Steps for comparing two different runs of the same job, which is especially useful when you notice unexpected changes. For example, when you have a job that consistently completes within a specific amount of time and then it starts taking longer, comparing two runs of the same job enables you to analyze the differences so that you can troubleshoot the cause.

Describes how to compare any two runs of a job using the Job Comparison tool.
  1. Verify that you are logged in to the Cloudera Data Platform.
  2. In a supported browser, log in to Workload XM.
  3. From the Your Enterprise Data Cloud landing page, select the Workload Manager tile.
  4. In the Search field of the Clusters page, enter the name of the cluster whose workloads you want to analyze.
  5. From the navigation panel under Data Engineering, select Jobs and then from the time-range list in the Cluster Summary page, select a time period that meets your requirements.


  6. View the list of jobs that have executed during the selected time period:
    The following example reveals that though the spark-etl job runs often, the last three runs have taken significantly longer. Where, on August 2, the duration was 27 minutes, but on August 3, the duration almost doubled to 51 minutes. The Job Comparison tool will enable you to examine both runs to determine why the duration changed:


  7. Select one of the runs of the spark-etl job, and then in the Jobs detail page, click the Trends tab:


    Up to 30 runs prior to the selected job are displayed. Notice that in the Input and Output columns there are different amounts of data processed by the job. For example, on August 2, the job processed 2.4 GB of data and outputted 1.8 GB. However, on August 3, the job processed 4.2 GB, almost twice as much data, and it outputted 4.6 GB. The Job Comparison tool will enable you to examine both runs to determine why the amount of data changed:


  8. To compare two job runs, select the check boxes adjacent to the job runs you require, in this case the runs for August 2 and August 3 are selected, and then click Compare.
    The Job Comparison page opens displaying more details about each job. For this example's comparison, the tabs that will contain more information are the Structure, Configurations, and the SQL Executions tabs:


  9. The Structure tab page, displays the sub-jobs executed for both runs of the spark-etl job:
    In this example, the job that took 27 minutes only executed 9 sub-jobs and the job that took 51 minutes, almost twice as much time, executed 16 sub-jobs, almost twice as many. Selecting any of the listed sub-jobs displays more details.
    When the Configurations tab was examined, it revealed that the configurations between the two runs of this job were identical, so a configuration change probably did not cause this anomaly.

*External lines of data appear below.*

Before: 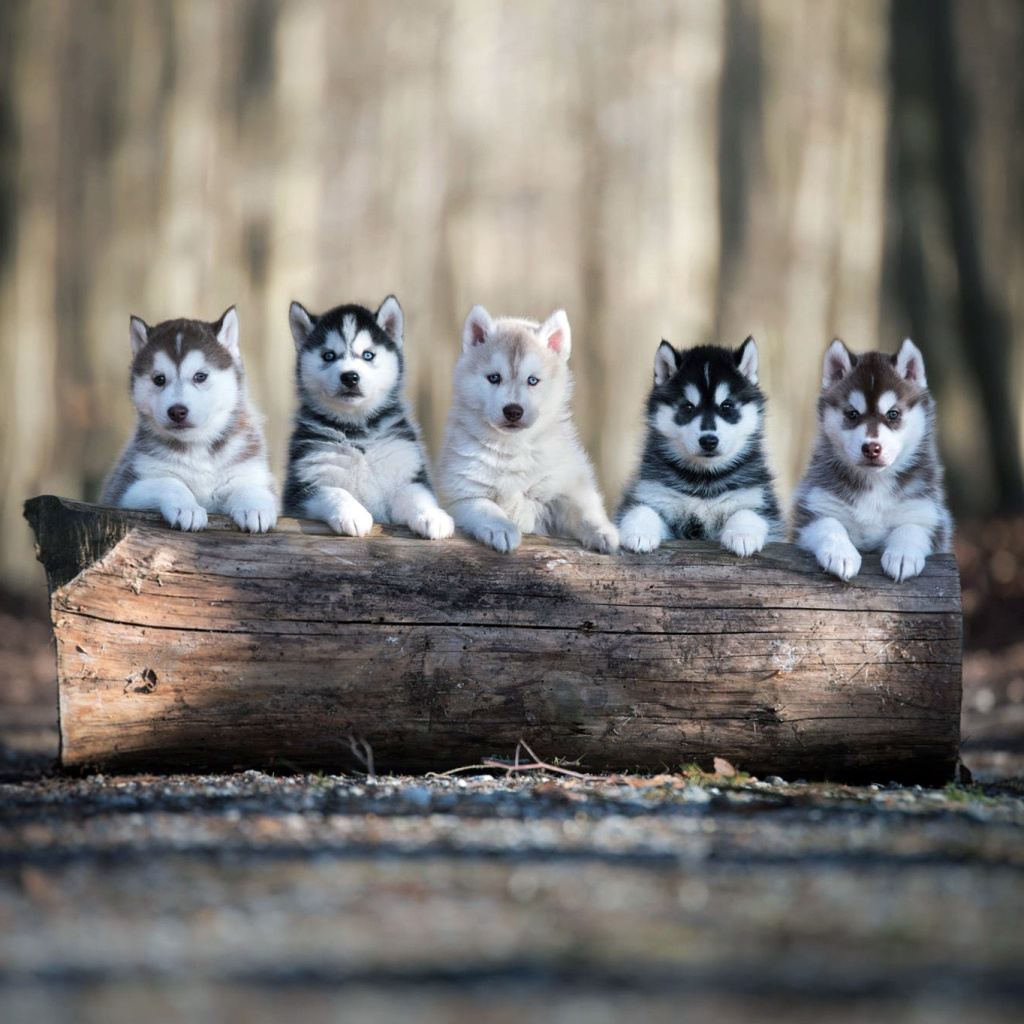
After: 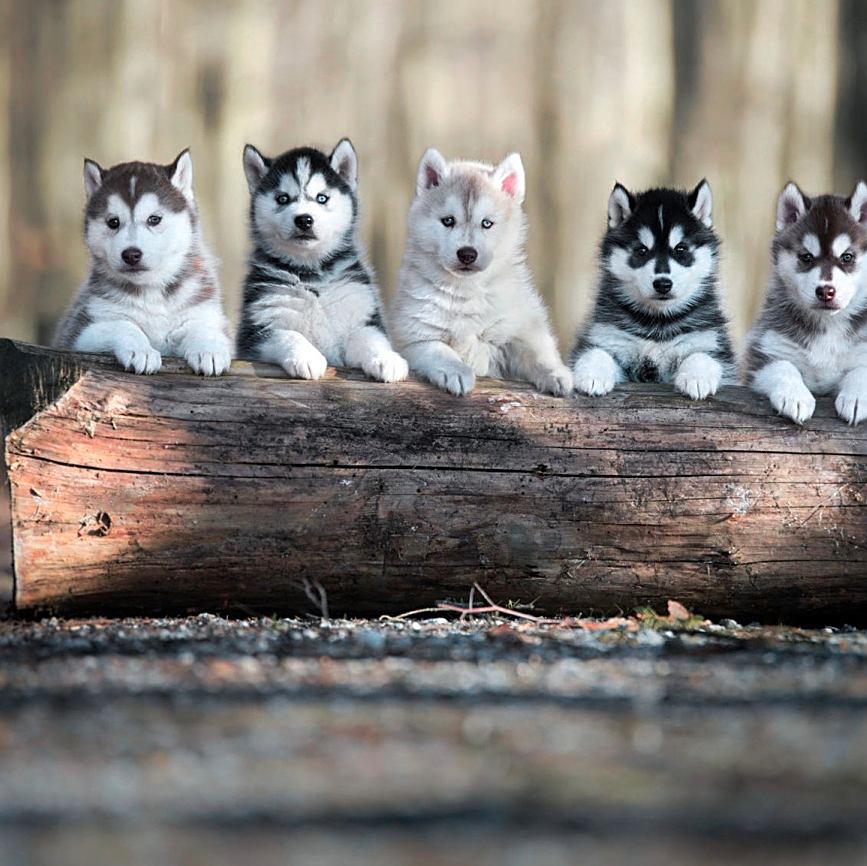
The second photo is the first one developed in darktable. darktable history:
crop and rotate: left 4.565%, top 15.378%, right 10.671%
color correction: highlights a* -0.159, highlights b* 0.122
sharpen: on, module defaults
color zones: curves: ch0 [(0, 0.533) (0.126, 0.533) (0.234, 0.533) (0.368, 0.357) (0.5, 0.5) (0.625, 0.5) (0.74, 0.637) (0.875, 0.5)]; ch1 [(0.004, 0.708) (0.129, 0.662) (0.25, 0.5) (0.375, 0.331) (0.496, 0.396) (0.625, 0.649) (0.739, 0.26) (0.875, 0.5) (1, 0.478)]; ch2 [(0, 0.409) (0.132, 0.403) (0.236, 0.558) (0.379, 0.448) (0.5, 0.5) (0.625, 0.5) (0.691, 0.39) (0.875, 0.5)]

  10. When the SQL Executions tab was selected, it revealed that twice as many Spark queries executed for the job that took the longest duration:


The analysis from the Job Comparison tells us that either the Spark SQL code was changed by the Job Developer or that the data which the code ran against triggered more of the Spark queries in the job. The Workload XM Job Comparison tool helped narrow the number of causes that produced this anomaly. In this example, the change in job duration appears to be expected so no further troubleshooting is required.